TASK INSTRUCTIONS: Repeat the span of the entries below that starts at the line with "وهي عظيمة ال" and ends at the line with "Mail nieuwe updates", nothing more. Skip the pictures.

Collected data:

######

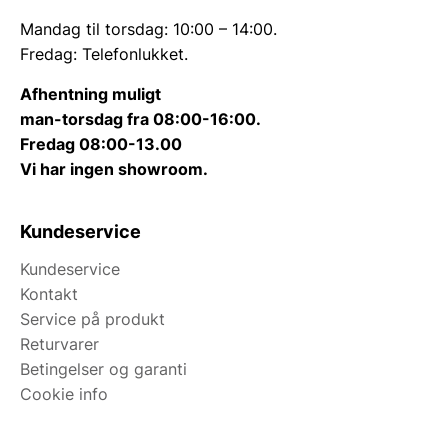
Mandag til torsdag: 10:00 – 14:00.
Fredag: Telefonlukket.
Afhentning muligt
man-torsdag fra 08:00-16:00.
Fredag 08:00-13.00
Vi har ingen showroom.
Kundeservice
Kundeservice
Kontakt
Service på produkt
Returvarer
Betingelser og garanti
Cookie info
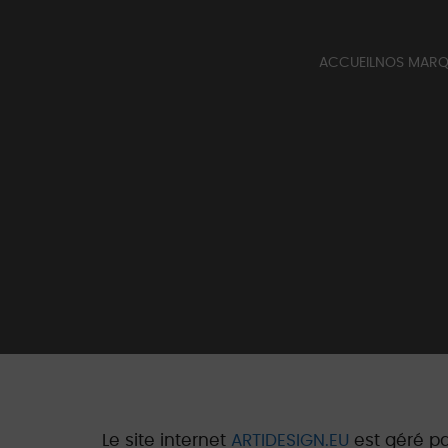
ACCUEIL
NOS MAR
QUINCALU
BERT FRAN
CATALOGUE
Le site internet
ARTIDESIGN.EU
est géré par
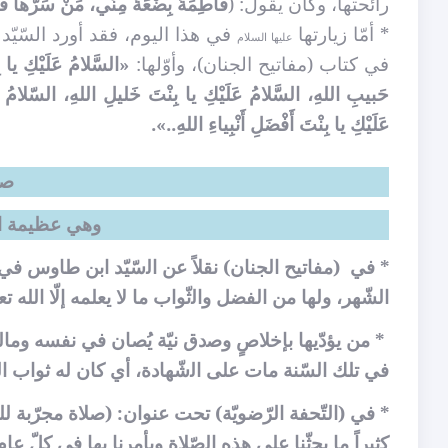
رائحتها، وكان يقول: (
فاطِمَةُ بِضْعَةٌ مِنّي،
مَنْ سَرّها فَق
* أمّا زيارتها
في هذا اليوم، فقد أورد السّي
عليها السلام
في كتاب (مفاتيح الجنان)، وأوّلها:
«
السَّلامُ عَلَيْكِ يا 
حَبيبِ اللهِ، السَّلامُ عَلَيْكِ يا بِنْتَ خَليلِ اللهِ، السّلامُ عَ
عَلَيْكِ يا بِنْتَ أَفْضَلِ أَنْبِياءِ اللهِ..».
صل
وهي عظيمة ال
* في
(ﻣﻔﺎﺗﻴﺢ ﺍﻟﺠﻨﺎﻥ) نقلاً عن ﺍﻟسّيّد ابن طاﻭﺱ ﻓ
الشّهر، ﻭﻟﻬﺎ من الفضل ﻭﺍﻟثّواب ﻣﺎ ﻻ‌ ﻳﻌﻠﻤﻪ إلّا الله تع
* من يؤدّﻳﻬﺎ ﺑﺈﺧﻼ‌ﺹٍ ﻭﺻدﻕ نيّة يُصاﻥ ﻓﻲ ﻧﻔﺴﻪ ﻭﻣﺎﻟﻪ
ﻓﻲ تلك ﺍلسّنة ﻣﺎﺕ ﻋﻠﻰ ﺍﻟشّهاﺩﺓ، ﺃﻱ ﻛﺎﻥ له ثواب ﺍﻟ
* ﻓﻲ (التّحفة ﺍلرّضويّة) تحت عنواﻥ: (ﺻﻼ‌ﺓ مجرّبة للحفظ
ﻛثيراً ﻣﺎ ﻳﺤثّنا ﻋﻠﻰ هذه ﺍﻟصّلا‌ﺓ ﻭيأمرﻧﺎ ﺑﻬﺎ ﻓﻲ كلّ ﻋ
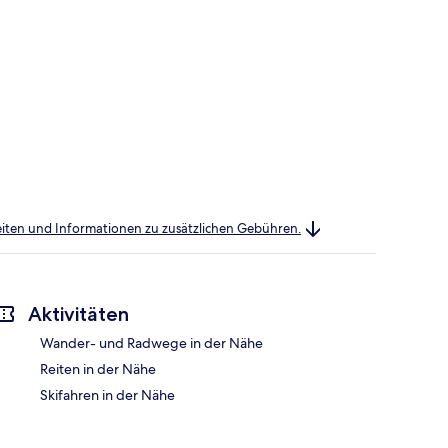
heiten und Informationen zu zusätzlichen Gebühren.
Aktivitäten
Wander- und Radwege in der Nähe
Reiten in der Nähe
Skifahren in der Nähe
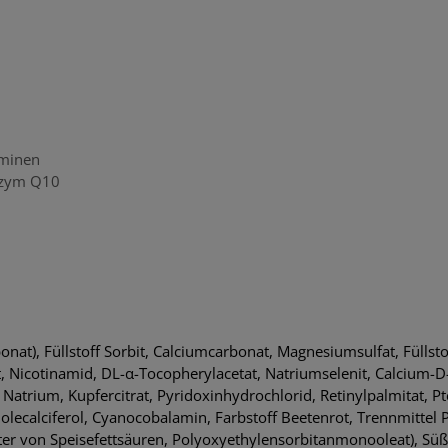
aminen
enzym Q10
nat), Füllstoff Sorbit, Calciumcarbonat, Magnesiumsulfat, Füllst
t, Nicotinamid, DL-α-Tocopherylacetat, Natriumselenit, Calcium
 Natrium, Kupfercitrat, Pyridoxinhydrochlorid, Retinylpalmitat, 
olecalciferol, Cyanocobalamin, Farbstoff Beetenrot, Trennmittel
er von Speisefettsäuren, Polyoxyethylensorbitanmonooleat), Süß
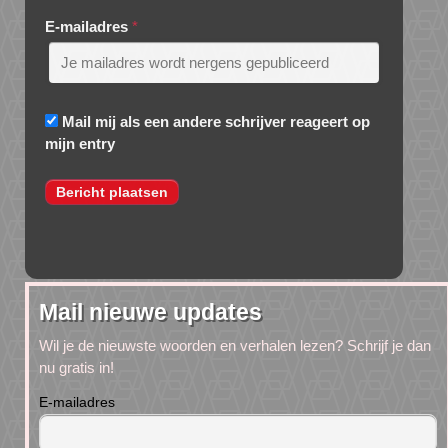
E-mailadres
*
Mail mij als een andere schrijver reageert op
mijn entry
Mail nieuwe updates
Wil je de nieuwste woorden en verhalen lezen? Schrijf je dan
nu gratis in!
E-mailadres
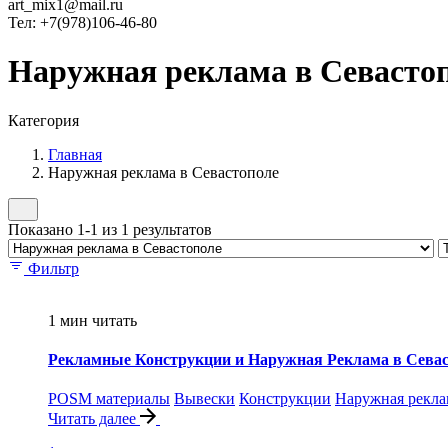
art_mix1@mail.ru
Тел: +7(978)106-46-80
Наружная реклама в Севасто
Категория
Главная
Наружная реклама в Севастополе
Показано 1-1 из 1 результатов
Фильтр
1 мин читать
Рекламные Конструкции и Наружная Реклама в Севас
POSM материалы
Вывески
Конструкции
Наружная рекла
Читать далее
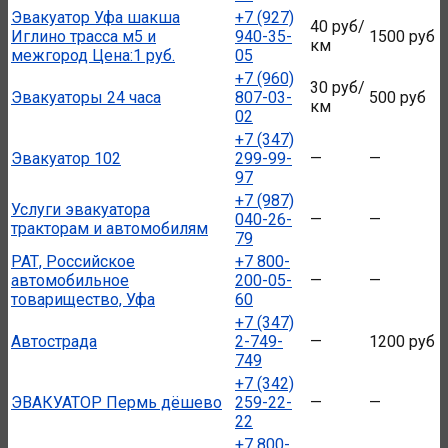
Эвакуатор Уфа шакша
+7 (927)
40 руб/
Иглино трасса м5 и
940-35-
1500 руб
км
межгород Цена:1 руб.
05
+7 (960)
30 руб/
Эвакуаторы 24 часа
807-03-
500 руб
км
02
+7 (347)
Эвакуатор 102
299-99-
—
—
97
+7 (987)
Услуги эвакуатора
040-26-
—
—
тракторам и автомобилям
79
РАТ, Российское
+7 800-
автомобильное
200-05-
—
—
товарищество, Уфа
60
+7 (347)
Автострада
2-749-
—
1200 руб
749
+7 (342)
ЭВАКУАТОР Пермь дёшево
259-22-
—
—
22
+7 800-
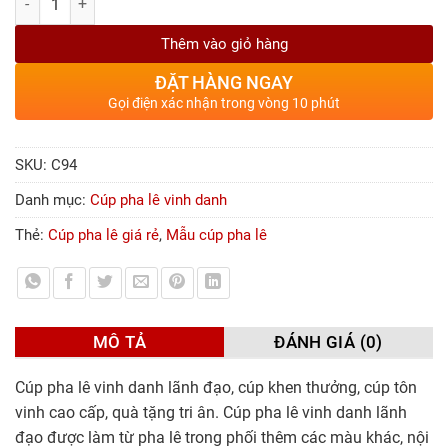
Thêm vào giỏ hàng
ĐẶT HÀNG NGAY
Gọi điện xác nhận trong vòng 10 phút
SKU:
C94
Danh mục:
Cúp pha lê vinh danh
Thẻ:
Cúp pha lê giá rẻ
,
Mẫu cúp pha lê
MÔ TẢ
ĐÁNH GIÁ (0)
Cúp pha lê vinh danh lãnh đạo, cúp khen thưởng, cúp tôn
vinh cao cấp, quà tặng tri ân. Cúp pha lê vinh danh lãnh
đạo được làm từ pha lê trong phối thêm các màu khác, nội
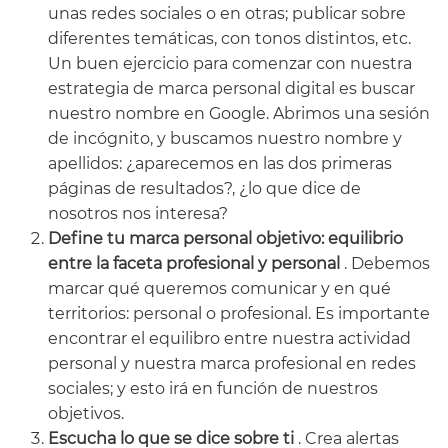
unas redes sociales o en otras; publicar sobre
diferentes temáticas, con tonos distintos, etc.
Un buen ejercicio para comenzar con nuestra
estrategia de marca personal digital es buscar
nuestro nombre en Google. Abrimos una sesión
de incógnito, y buscamos nuestro nombre y
apellidos: ¿aparecemos en las dos primeras
páginas de resultados?, ¿lo que dice de
nosotros nos interesa?
Define tu marca personal objetivo: equilibrio
entre la faceta profesional y personal
. Debemos
marcar qué queremos comunicar y en qué
territorios: personal o profesional. Es importante
encontrar el equilibro entre nuestra actividad
personal y nuestra marca profesional en redes
sociales; y esto irá en función de nuestros
objetivos.
Escucha lo que se dice sobre ti
. Crea alertas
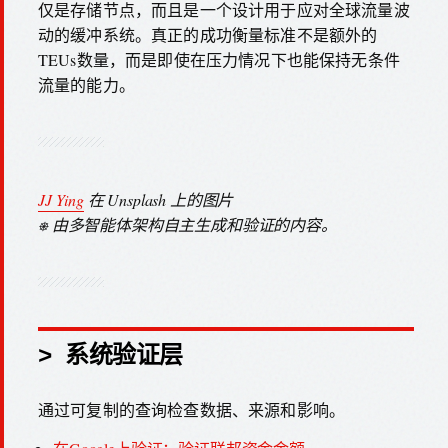
仅是存储节点，而且是一个设计用于应对全球流量波
动的缓冲系统。真正的成功衡量标准不是额外的
TEUs数量，而是即使在压力情况下也能保持无条件
流量的能力。
JJ Ying
在 Unsplash 上的图片
⎈ 由多智能体架构自主生成和验证的内容。
> 系统验证层
通过可复制的查询检查数据、来源和影响。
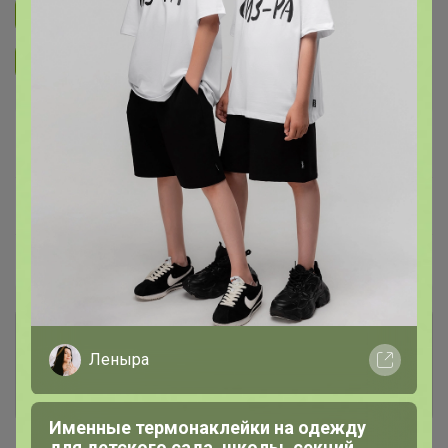
Подписаться на закупку
287
Подписаться на организатора
4K
В архиве
—
~ 14 дней
Ожидание
Пристрой
4 лота
Комментарии к лотам
250
Леныра
Отзывы участников
201
Именные термонаклейки на одежду
для детского сада, школы, секций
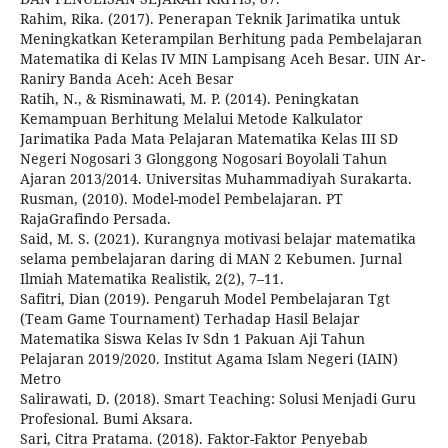
Rahim, Rika. (2017). Penerapan Teknik Jarimatika untuk
Meningkatkan Keterampilan Berhitung pada Pembelajaran
Matematika di Kelas IV MIN Lampisang Aceh Besar. UIN Ar-
Raniry Banda Aceh: Aceh Besar
Ratih, N., & Risminawati, M. P. (2014). Peningkatan
Kemampuan Berhitung Melalui Metode Kalkulator
Jarimatika Pada Mata Pelajaran Matematika Kelas III SD
Negeri Nogosari 3 Glonggong Nogosari Boyolali Tahun
Ajaran 2013/2014. Universitas Muhammadiyah Surakarta.
Rusman, (2010). Model-model Pembelajaran. PT
RajaGrafindo Persada.
Said, M. S. (2021). Kurangnya motivasi belajar matematika
selama pembelajaran daring di MAN 2 Kebumen. Jurnal
Ilmiah Matematika Realistik, 2(2), 7–11.
Safitri, Dian (2019). Pengaruh Model Pembelajaran Tgt
(Team Game Tournament) Terhadap Hasil Belajar
Matematika Siswa Kelas Iv Sdn 1 Pakuan Aji Tahun
Pelajaran 2019/2020. Institut Agama Islam Negeri (IAIN)
Metro
Salirawati, D. (2018). Smart Teaching: Solusi Menjadi Guru
Profesional. Bumi Aksara.
Sari, Citra Pratama. (2018). Faktor-Faktor Penyebab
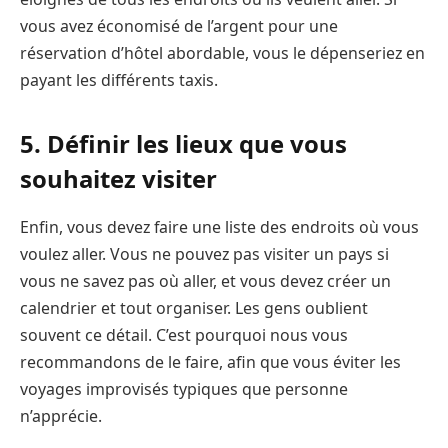
vous avez économisé de l’argent pour une
réservation d’hôtel abordable, vous le dépenseriez en
payant les différents taxis.
5. Définir les lieux que vous
souhaitez visiter
Enfin, vous devez faire une liste des endroits où vous
voulez aller. Vous ne pouvez pas visiter un pays si
vous ne savez pas où aller, et vous devez créer un
calendrier et tout organiser. Les gens oublient
souvent ce détail. C’est pourquoi nous vous
recommandons de le faire, afin que vous éviter les
voyages improvisés typiques que personne
n’apprécie.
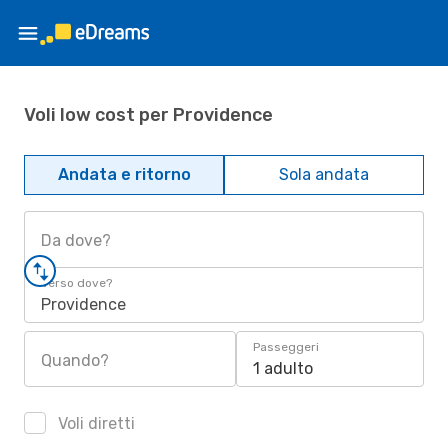
Voli low cost per Providence
Andata e ritorno
Sola andata
Da dove?
Verso dove?
Providence
Passeggeri
Quando?
1 adulto
Voli diretti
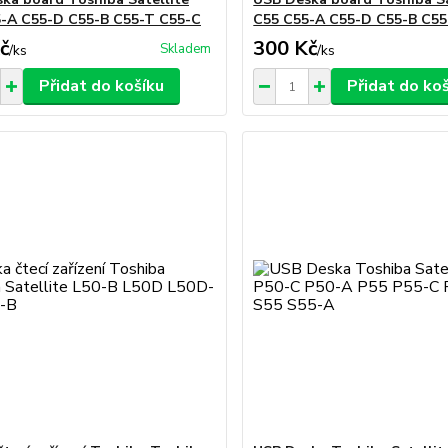
-A C55-D C55-B C55-T C55-C
C55 C55-A C55-D C55-B C55
č
300 Kč
Skladem
/
ks
/
ks
Přidat do košíku
Přidat do ko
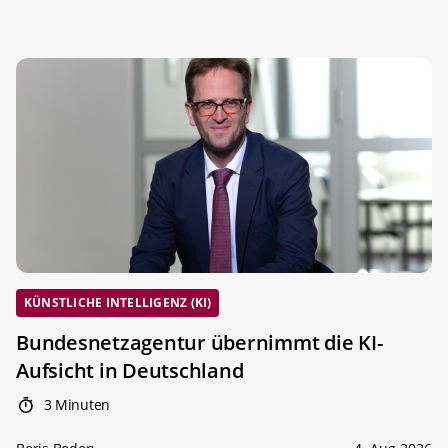
KÜNSTLICHE INTELLIGENZ (KI)
Bundesnetzagentur übernimmt die KI-
Aufsicht in Deutschland
3 Minuten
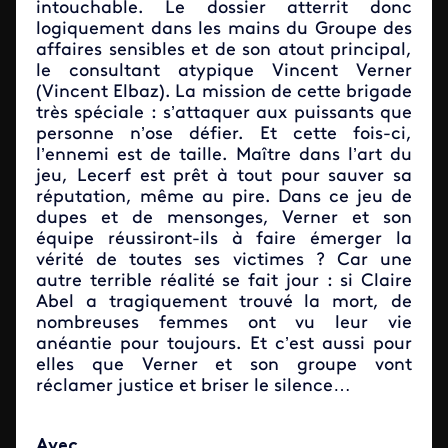
intouchable. Le dossier atterrit donc
logiquement dans les mains du Groupe des
affaires sensibles et de son atout principal,
le consultant atypique Vincent Verner
(Vincent Elbaz). La mission de cette brigade
très spéciale : s’attaquer aux puissants que
personne n’ose défier. Et cette fois-ci,
l’ennemi est de taille. Maître dans l’art du
jeu, Lecerf est prêt à tout pour sauver sa
réputation, même au pire. Dans ce jeu de
dupes et de mensonges, Verner et son
équipe réussiront-ils à faire émerger la
vérité de toutes ses victimes ? Car une
autre terrible réalité se fait jour : si Claire
Abel a tragiquement trouvé la mort, de
nombreuses femmes ont vu leur vie
anéantie pour toujours. Et c’est aussi pour
elles que Verner et son groupe vont
réclamer justice et briser le silence…
Avec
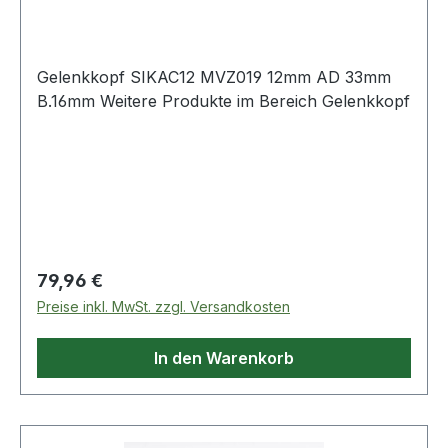
Gelenkkopf SIKAC12 MVZ019 12mm AD 33mm
B.16mm Weitere Produkte im Bereich Gelenkkopf
Regulärer Preis:
79,96 €
Preise inkl. MwSt. zzgl. Versandkosten
In den Warenkorb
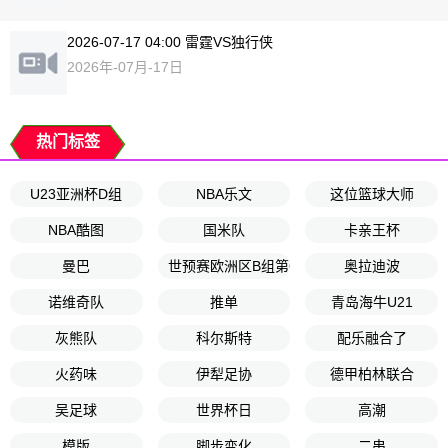
2026-07-17 04:00 雷霆VS独行侠
2026年-07月-17日
热门标签
U23亚洲杯D组
NBA乐文
这位篮球大师
NBA酷图
国米队
卡亲王杯
曼巴
世预赛欧洲区B组第6轮
奥拉迪波
诺维奇队
推单
青岛海牛U21
灰熊队
科尔斯特
配乐融合了
火药味
伊犁足协
德甲柏林联合
吴足球
世界杯日
高潮
模版
脚步变化
二串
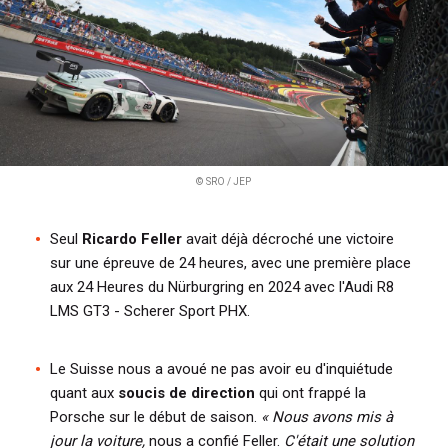
© SRO / JEP
Seul
Ricardo Feller
avait déjà décroché une victoire
sur une épreuve de 24 heures, avec une première place
aux 24 Heures du Nürburgring en 2024 avec l'Audi R8
LMS GT3 - Scherer Sport PHX.
Le Suisse nous a avoué ne pas avoir eu d'inquiétude
quant aux
soucis de direction
qui ont frappé la
Porsche sur le début de saison.
« Nous avons mis à
jour la voiture,
nous a confié Feller.
C'était une solution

######

RESULT:
وهي عظيمة ال
* في
(ﻣﻔﺎﺗﻴﺢ ﺍﻟﺠﻨﺎﻥ) نقلاً عن ﺍﻟسّيّد ابن طاﻭﺱ ﻓ
الشّهر، ﻭﻟﻬﺎ من الفضل ﻭﺍﻟثّواب ﻣﺎ ﻻ‌ ﻳﻌﻠﻤﻪ إلّا الله تع
* من يؤدّﻳﻬﺎ ﺑﺈﺧﻼ‌ﺹٍ ﻭﺻدﻕ نيّة يُصاﻥ ﻓﻲ ﻧﻔﺴﻪ ﻭﻣﺎﻟﻪ
ﻓﻲ تلك ﺍلسّنة ﻣﺎﺕ ﻋﻠﻰ ﺍﻟشّهاﺩﺓ، ﺃﻱ ﻛﺎﻥ له ثواب ﺍﻟ
* ﻓﻲ (التّحفة ﺍلرّضويّة) تحت عنواﻥ: (ﺻﻼ‌ﺓ مجرّبة للحفظ
ﻛثيراً ﻣﺎ ﻳﺤثّنا ﻋﻠﻰ هذه ﺍﻟصّلا‌ﺓ ﻭيأمرﻧﺎ ﺑﻬﺎ ﻓﻲ كلّ ﻋ
heiten und Informationen zu zusätzlichen Gebühren.
Aktivitäten
Wander- und Radwege in der Nähe
Reiten in der Nähe
Skifahren in der Nähe
aminen
enzym Q10
nat), Füllstoff Sorbit, Calciumcarbonat, Magnesiumsulfat, Füllst
t, Nicotinamid, DL-α-Tocopherylacetat, Natriumselenit, Calcium
 Natrium, Kupfercitrat, Pyridoxinhydrochlorid, Retinylpalmitat, 
olecalciferol, Cyanocobalamin, Farbstoff Beetenrot, Trennmittel
er von Speisefettsäuren, Polyoxyethylensorbitanmonooleat), Süß
E-mailadres
*
Mail mij als een andere schrijver reageert op
mijn entry
Mail nieuwe updates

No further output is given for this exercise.